With the sad loss of Elliott Carter last week, I keep reflecting on my favorite aspect of his career: that he kept producing new music throughout his life. Instead of retiring and resting, Carter became ever more prolific throughout his 90s and 100s. When I attended the American premiere of his opera What Next? in 2000, I thought that this would be my last opportunity to witness the unveiling of a major new work by this iconic composer. Rarely have I been so overjoyed at having an assumption of mine proven so utterly incorrect.
Composers rarely retire. When we are fortunate enough to live into a ripe dotage, we generally continue to write for as long as our strength allows. Although there have been exceptions like Rossini and Sibelius*, most composers continue to create new works for as long as they are capable. To us, the act of producing music isn’t a job, it’s life itself.
Recently, a doctor was discussing methods for reducing occupational stress with an artist friend of mine. The physician asked what the artist would do if she no longer needed to work. “Produce more art” was her response.
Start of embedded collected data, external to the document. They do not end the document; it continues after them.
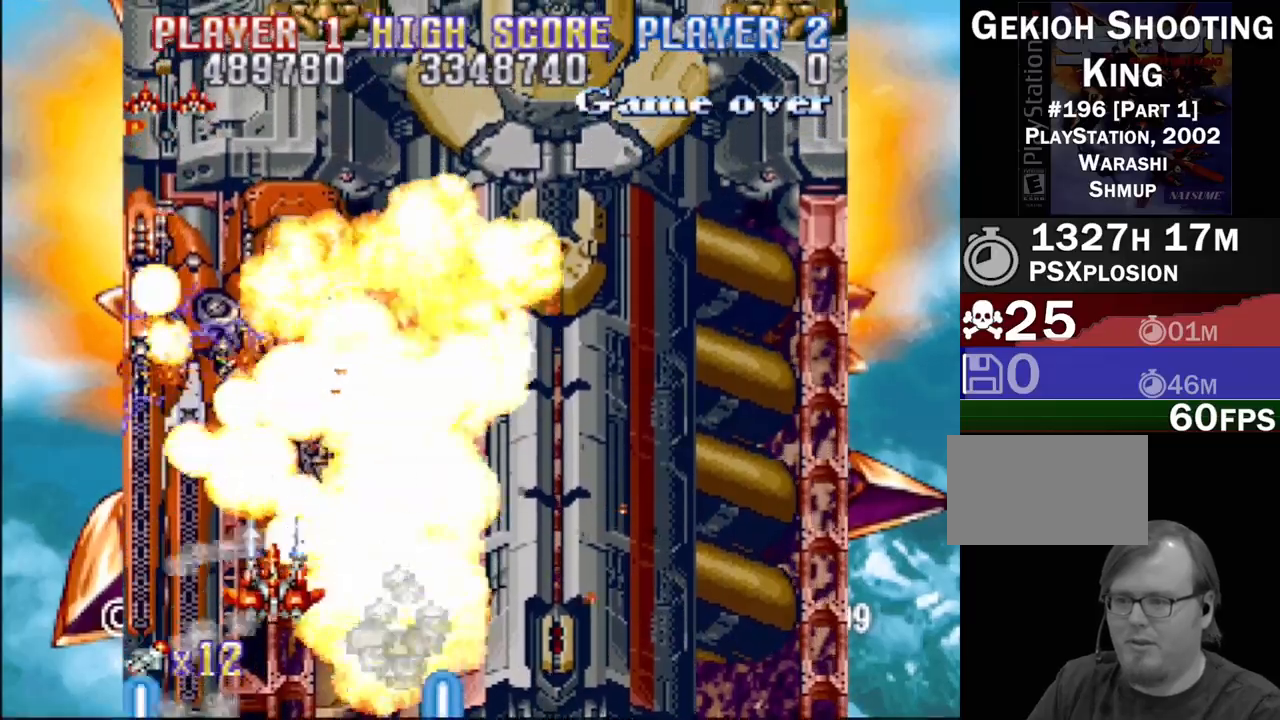
{"buttons": ["CROSS"], "events": [[150, "DPAD_DOWN", "up"], [233, "DPAD_RIGHT", "up"]]}
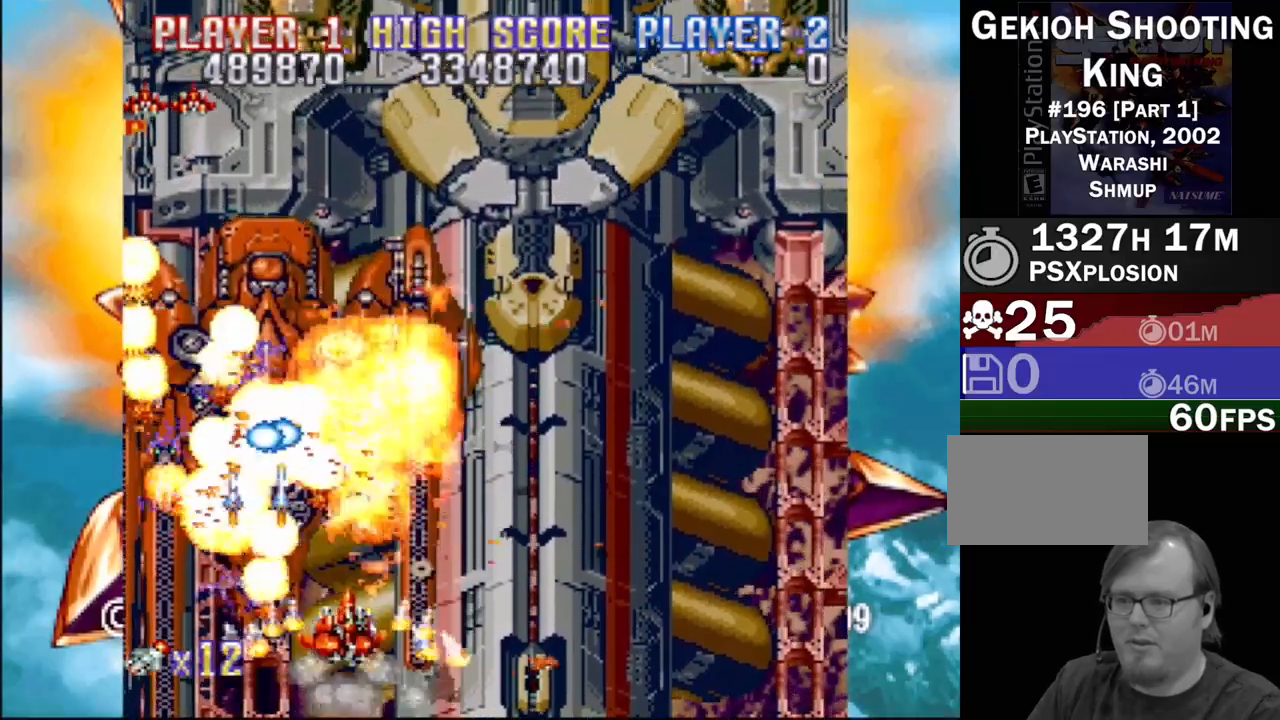
{"buttons": ["CROSS", "DPAD_DOWN", "DPAD_RIGHT"], "events": [[317, "DPAD_LEFT", "down"], [417, "DPAD_DOWN", "down"], [483, "DPAD_LEFT", "up"], [500, "DPAD_RIGHT", "down"]]}
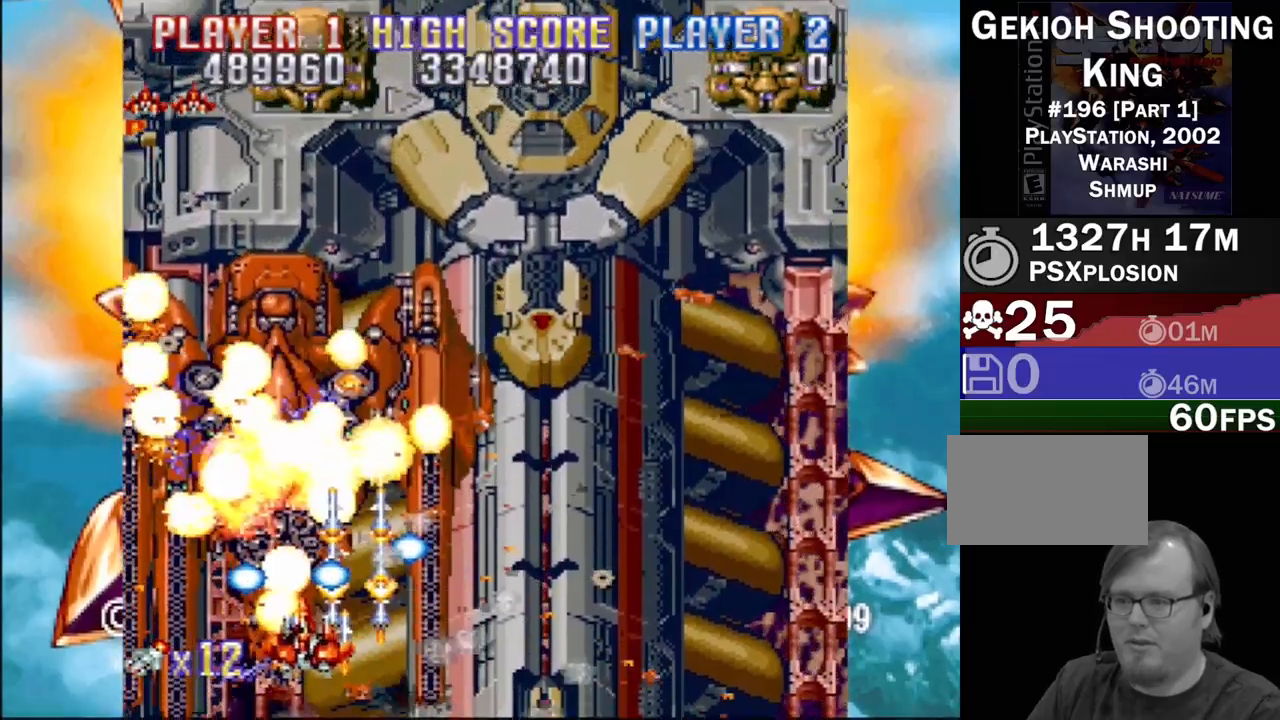
{"buttons": ["CROSS"], "events": [[50, "CIRCLE", "down"], [100, "DPAD_RIGHT", "up"], [117, "DPAD_LEFT", "down"], [217, "DPAD_LEFT", "up"], [233, "CIRCLE", "up"], [300, "DPAD_DOWN", "up"]]}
The doctor suggested that perhaps she hadn’t understood the question, and that this was in a world where she didn’t have to work and could pursue any of the various activities in which people often engage post retirement: travel, sports, gardening, hobbies. Now my friend was confused. Why would she want to do any of these other things if she had more time to create?
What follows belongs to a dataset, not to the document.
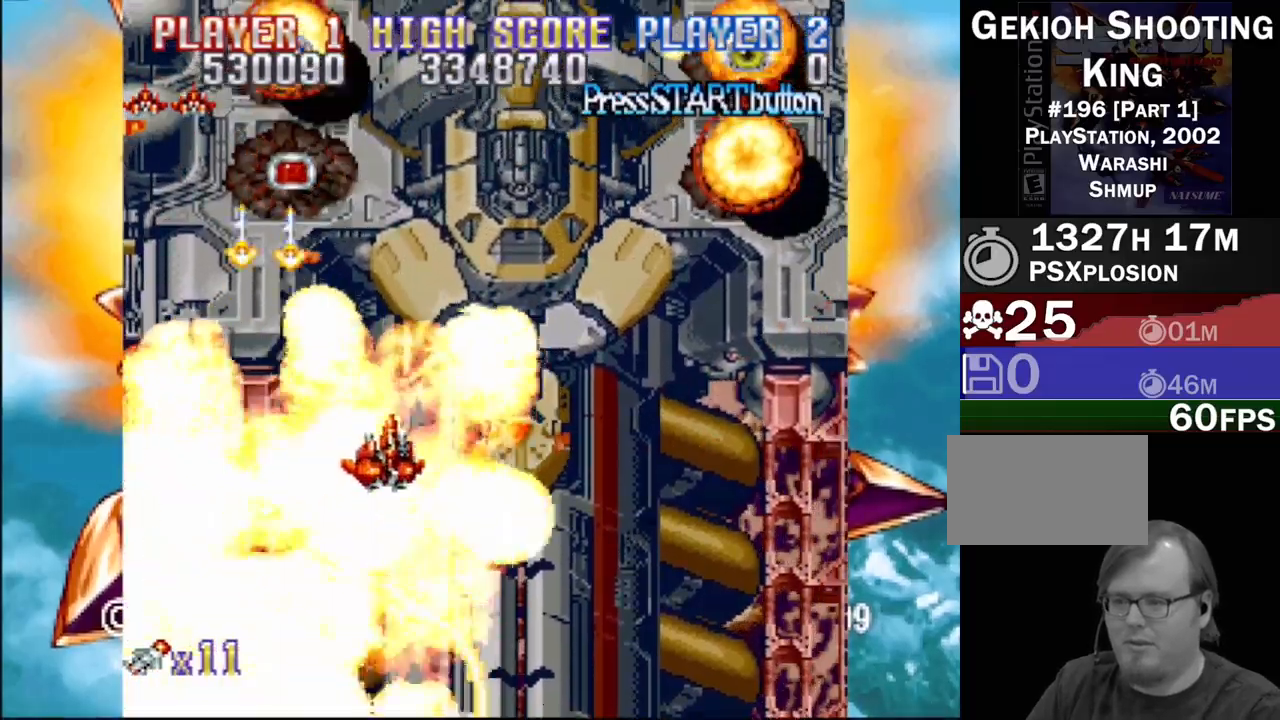
{"buttons": ["CROSS", "DPAD_UP"], "events": [[33, "DPAD_LEFT", "down"], [350, "DPAD_LEFT", "up"]]}
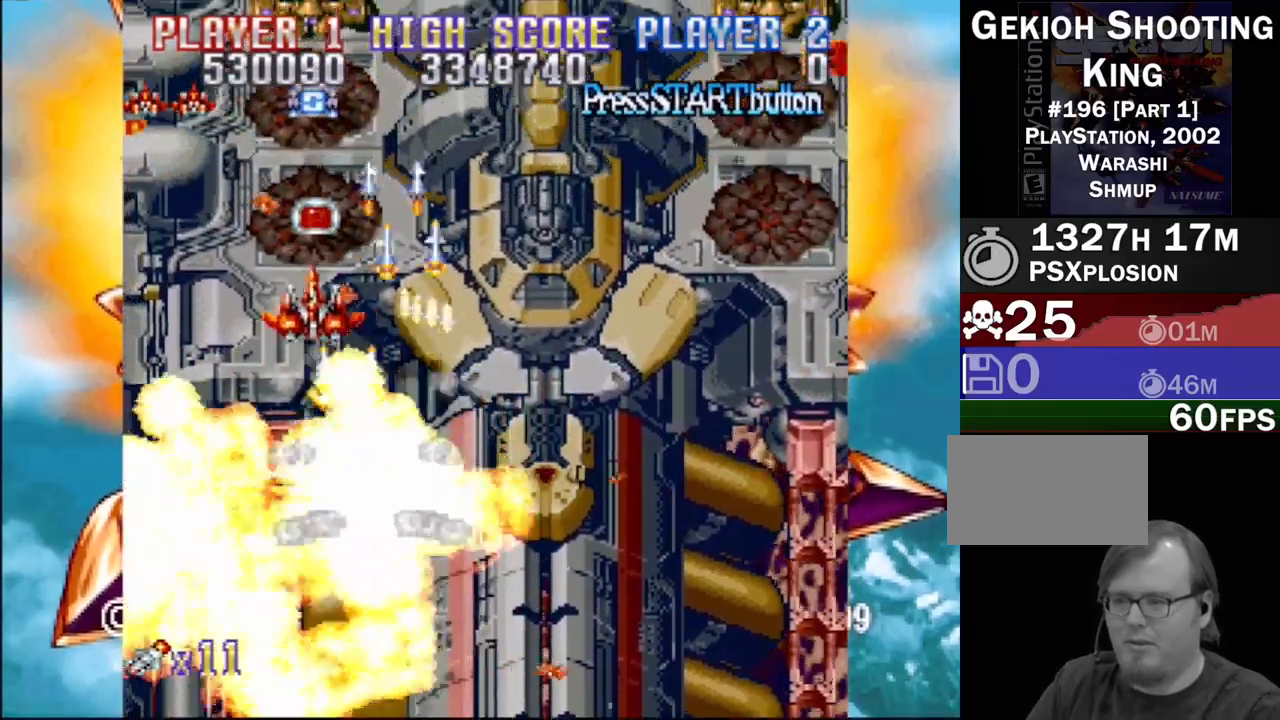
{"buttons": ["CROSS", "DPAD_UP"], "events": [[233, "DPAD_RIGHT", "down"], [267, "DPAD_UP", "up"], [300, "DPAD_RIGHT", "up"], [367, "DPAD_LEFT", "down"], [367, "DPAD_UP", "down"], [417, "DPAD_LEFT", "up"]]}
Artists do not recognize a distinction between our vocation and avocation. We organize our lives in order to have more time to pursue our creative objectives, and consider every aspect of our existence as feeding into our artistic output. When we travel or engage in a hobby, it’s in order to learn more about the world, knowledge that we utilize in order to bolster our expressive output. In a sense, we can never truly relax because some part of our mind is constantly thinking about current or upcoming projects.
Since I learned of my friend’s visit to the doctor, I’ve been pondering both the question and her answer. I would like to see more of the world and also would like to have the time to return to long distance running or even to go see more movies. And yet all of these other activities would obviously be secondary to creating music, the central activity that I intend to pursue for as long as I am able. For me, every other venture appears trifling when compared to music. At this point I can’t even imagine any other life. What else would I do?
*Philip Roth’s recent announcement notwithstanding, it’s also a relatively rare phenomenon among writers.